By Shen Hong and Steven Russolillo
-- U.S., China make fresh threats before turning conciliatory
-- European stocks post declines on light trading volumes
-- U.S. yield curve inverts again as two-year rate slips below 10-year
Global stocks and government bond yields fell on Monday as a fresh escalation in the U.S. trade war with China, followed by conciliatory moves over the weekend, cast fresh doubt on growth prospects.
China's Shanghai Composite Index shed 1.1%. On Friday, the world's second-largest economy said it would impose retaliatory tariffs on additional U.S. products, prompting Mr. Trump to say he would retaliate by lifting levies on Chinese goods. The news helped send bond yields, U.S. stocks, and commodity prices lower at the end of last week, while a widely watched gauge of volatility rose.
Mr. Trump also said American companies were "hereby ordered" to look for alternatives to China -- although aides said over the weekend he had no plans to force businesses to relocate.
On Monday, investors' concerns about the impact on global trade played out in the markets.
U.S. futures tied to the S&P, which were briefly negative on Monday, turned positive after Mr. Trump said China had called U.S. trade officials and asked to " get back to the table" for talks.
Investors are losing faith in how both sides are approaching the trade war and whether a resolution could be reached soon, according to Peter Atwater, a research analyst and adjunct lecturer at William & Mary in Williamsburg, Va.
"Confidence requires perceptions of certainty and control," he said. "Stock investors now have neither."
In Europe, the Stoxx Europe 600 index declined 0.3% amid low trading volumes around the region as the U.K.'s exchanges remained closed for a bank holiday. The French CAC 40 was almost unchanged, while the German DAX slipped 0.2%.
Meanwhile, Hong Kong's Hang Seng fell almost 2%, as pro-democracy protests turned violent after nearly two weeks of relative calm.

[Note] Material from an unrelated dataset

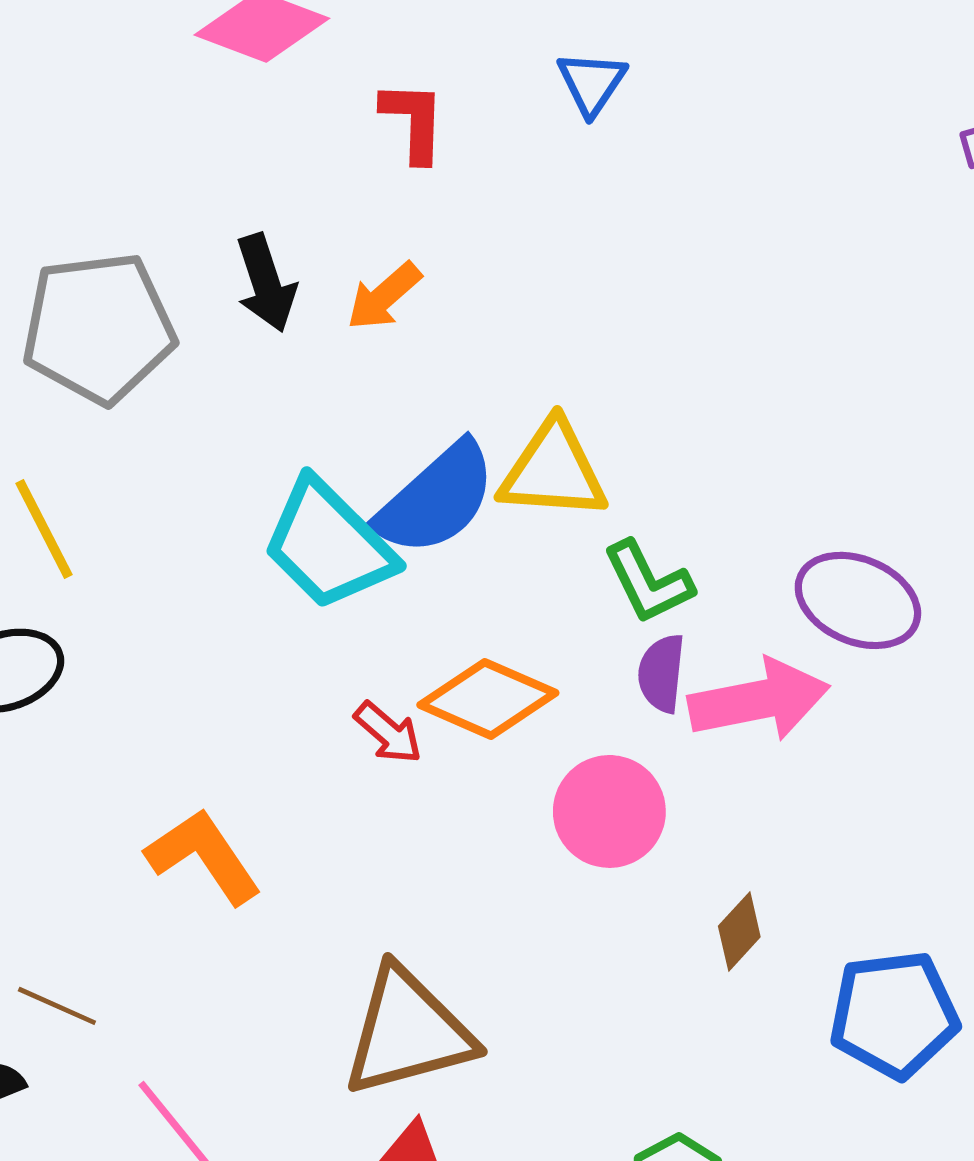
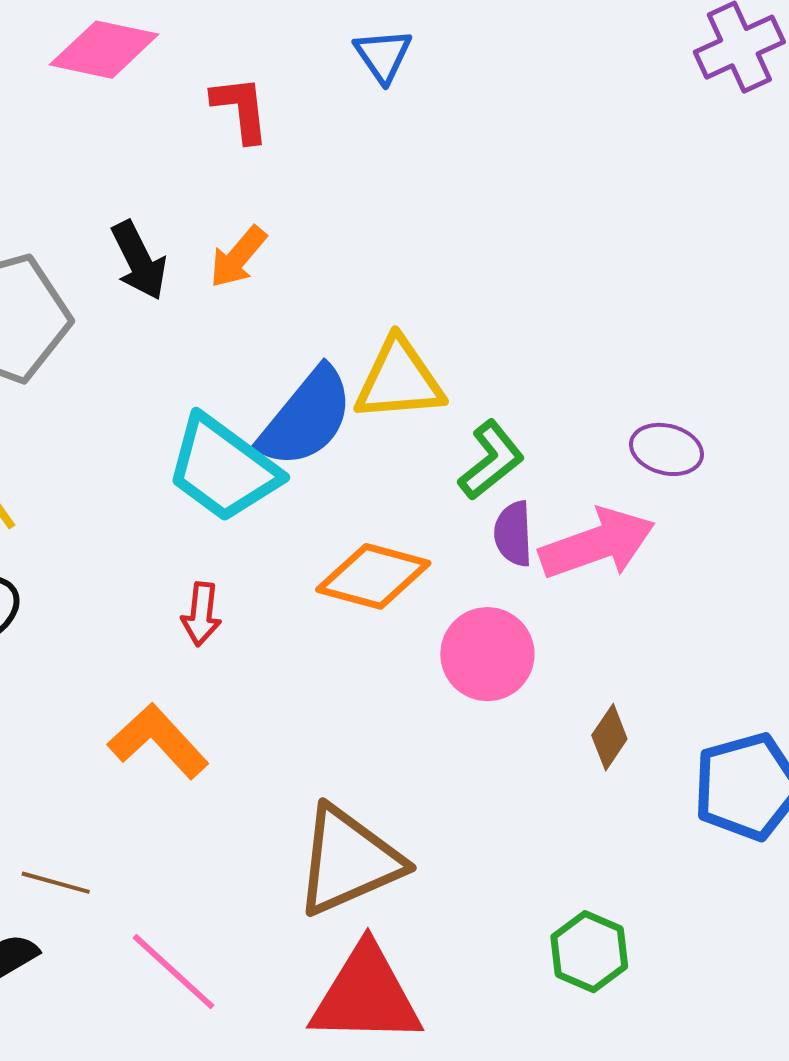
green L-shape: (648, 582) -> (491, 460), turned -94
purple ellipse: (858, 600) -> (666, 449), size x0.7
red arrow: (388, 733) -> (201, 614), moved, turned 64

Separately, China's currency weakened to a multiyear low, weeks after Beijing first allowed it to trade beyond the symbolic level of 7 yuan per dollar. The currency is both a flashpoint in relations with the U.S., and a means for China to make its exports more competitive, helping offset the impact of U.S. import tariffs.
Zhang Gang, a Shanghai-based senior analyst at Central China Securities, said mainland investors have become less sensitive to trade war news this year, and were also expecting more easing from the People's Bank of China to offset an economic slowdown.
The onshore yuan dropped by 0.7% to 7.1466 against the greenback, its weakest since February 2008. The more freely traded offshore yuan dropped to as low as 7.1858 per dollar, marking a weak point in the nine years since Beijing has allowed the currency to trade in Hong Kong and elsewhere outside mainland China.
Prices for U.S. government debt rose as investors sought haven assets. The yields on the 10-year U.S. Treasury and the two-year bond inverted again, with the two-year yielding 1.453% and the 10-Year at 1.449%, according to Tradeweb. In the past, this has been a signal of a recession. That put the 10-year note's yield within 0.1 percentage point of the record closing low it registered in 2016.
Sovereign bonds from Australia, South Korea and Japan rallied as well, and gold prices rose 0.1%.
Later in the day, investors will be watching for July durable-goods figures from the U.S. Commerce Department. Last month, orders for manufactured products intended to last at least three years rose 2% from the previous month. Economists surveyed by The Wall Street Journal forecast durable-goods orders increased 1.1% in July from a month earlier.
--Caitlin Ostroff contributed to this article.